# HP Pre 3 goes on sale SIM-free for £399 - but is anyone going to buy it?



## editor (Jul 4, 2011)

It's a nice looking phone, the specs are reasonable, it's got a QWERTY keyboard and the best mobile OS money can buy... but the upmarket price, the lack of apps and the lack of brand profile is surely going to make this a very hard sale to the UK public. 

Shame really....



> he new Pre packs a 3.58-inch multitouch screen supporting a 480×800 resolution WVGA display, slide-out physical QWERTY keyboard and Qualcomm MSM 8×55 (1.4 GHz) CPU.
> 
> There’s two cameras onboard – 5-megapixel auto-focus camera with LED flash, HD (up to 720p) video recording on the back and VGA on the front – plus 512MB RAM and (we think) 16GB internal storage.
> 
> Also on-board is an accelerometer, ambient light and proximity sensors, GPS and a compass; Wi-Fi (802.11a/b/g/n 5GHz) with WPA, WPA2, WEP, 802.1X authentication and Wi-Fi router functionality for up to five devices using the HP mobile hotspot.



More specs here: http://www.wirefresh.com/hp-pre-3-sim-free-webos-handset-goes-on-sale-for-399/


----------



## Kid_Eternity (Jul 4, 2011)

Nope. Real shame...had Palm got their act together 2 years ago I'd bought a Pre and never owned an iPhone. I've only known one person to own one, who loved it, but even they ain't bothering with the new versions...


----------



## Sunray (Jul 5, 2011)

editor said:


> It's a nice looking phone, the specs are reasonable, it's got a QWERTY keyboard and the *best mobile OS money can buy*... but the upmarket price, the lack of apps and the lack of brand profile is surely going to make this a very hard sale to the UK public.
> 
> Shame really....
> 
> ...


 
It might have been true when it was released, but webOS has been sidelined by Android and iOS ages ago.


----------



## editor (Jul 5, 2011)

Sunray said:


> It might have been true when it was released, but webOS has been sidelined by Android and iOS ages ago.


It may be sidelined, but it remains the best mobile OS, handling notifications, gestures and multi tasking better than any of its rivals.

And that's not just my opinion, for example: 





> Apple’s iOS 5 notifications are great, but webOS is still better
> http://www.bgr.com/2011/06/08/apples-ios-5-notifications-are-great-but-webos-is-still-better/


----------



## Sunray (Jul 5, 2011)

But that is one feature of a phone that it was a bit better at when released but now its no better or worse.

One feature against all the other features of Android and iOS is a meaningless comparison. 

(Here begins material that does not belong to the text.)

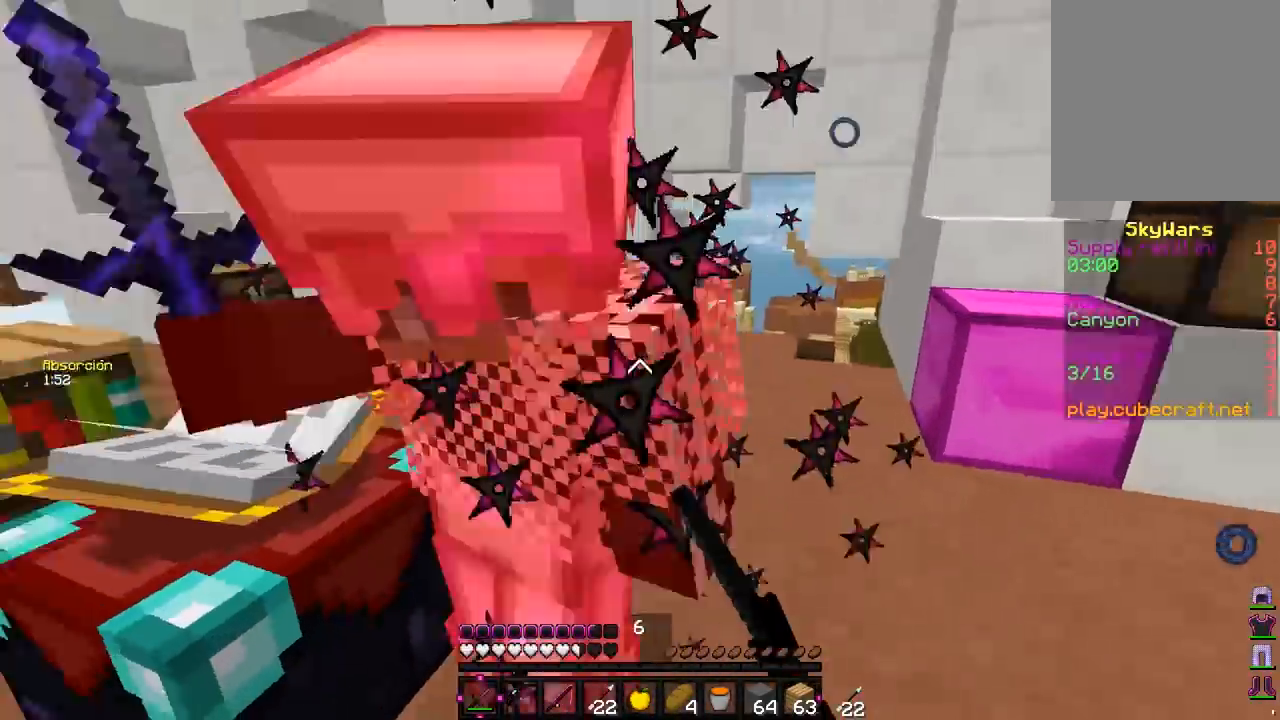
{"keys": ["w"], "mouse": ["left"], "events": [[50, "mouse_left", "up"], [83, "mouse_left", "down"], [317, "w", "down"], [350, "mouse_left", "up"], [383, "mouse_left", "down"]]}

I want to see all features stacked up side by side in a comprehensive review and I doubt that webOS would touch either.


----------



## editor (Jul 5, 2011)

Sunray said:


> But that is one feature of a phone that it was a bit better at when released but now its no better or worse.
> 
> One feature against all the other features of Android and iOS is a meaningless comparison.
> 
> I want to see all features stacked up side by side in a comprehensive review and I doubt that webOS would touch either.

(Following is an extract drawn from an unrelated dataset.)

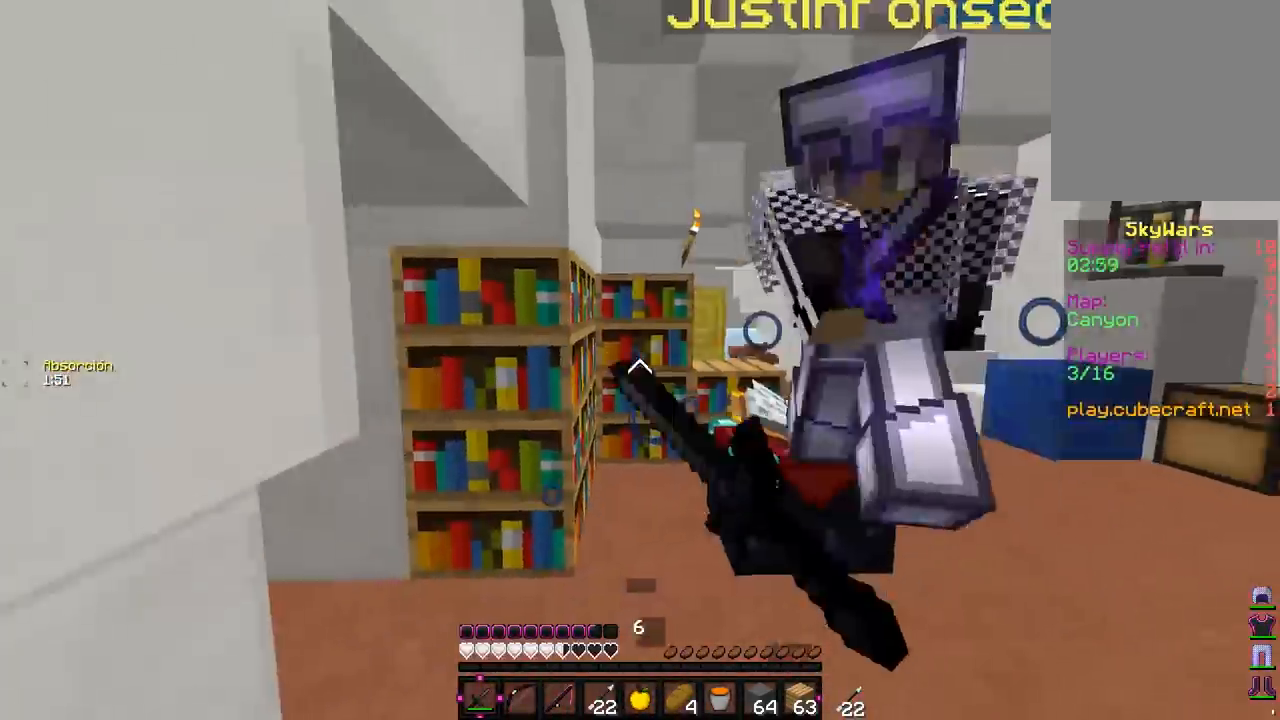
{"keys": ["d", "w"], "mouse": ["left"], "events": [[33, "d", "down"], [133, "mouse_left", "up"], [167, "mouse_left", "down"], [283, "mouse_left", "up"], [317, "mouse_left", "down"], [433, "mouse_left", "up"], [467, "mouse_left", "down"]]}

I've got a webOS handset in front of me now and it's a pretty crappy thing. Slow and a bit knackered.

I've also got my Samsung Android phone which is just about the best handset money can buy. I love it. 

But if I could swap OSs (and retain the apps) I'd swap to webOS immediately.


----------



## beesonthewhatnow (Jul 5, 2011)

It's dead in the water, a complete waste of time and money.

You'd have to be mad to buy one.


----------



## editor (Jul 5, 2011)

Curiously, my Wirefresh piece on the Pre has attracted far more hits than I might have expected, so maybe there is some interest.


----------



## beesonthewhatnow (Jul 5, 2011)

editor said:


> Curiously, my Wirefresh piece on the Pre has attracted far more hits than I might have expected, so maybe there is some interest.


 
People like to rubberneck at accidents


----------



## Callum91 (Jul 7, 2011)

I was tempted when the first Palm Pre came out but reports on hardware issues and a general shit build quality put me off from buying one.


----------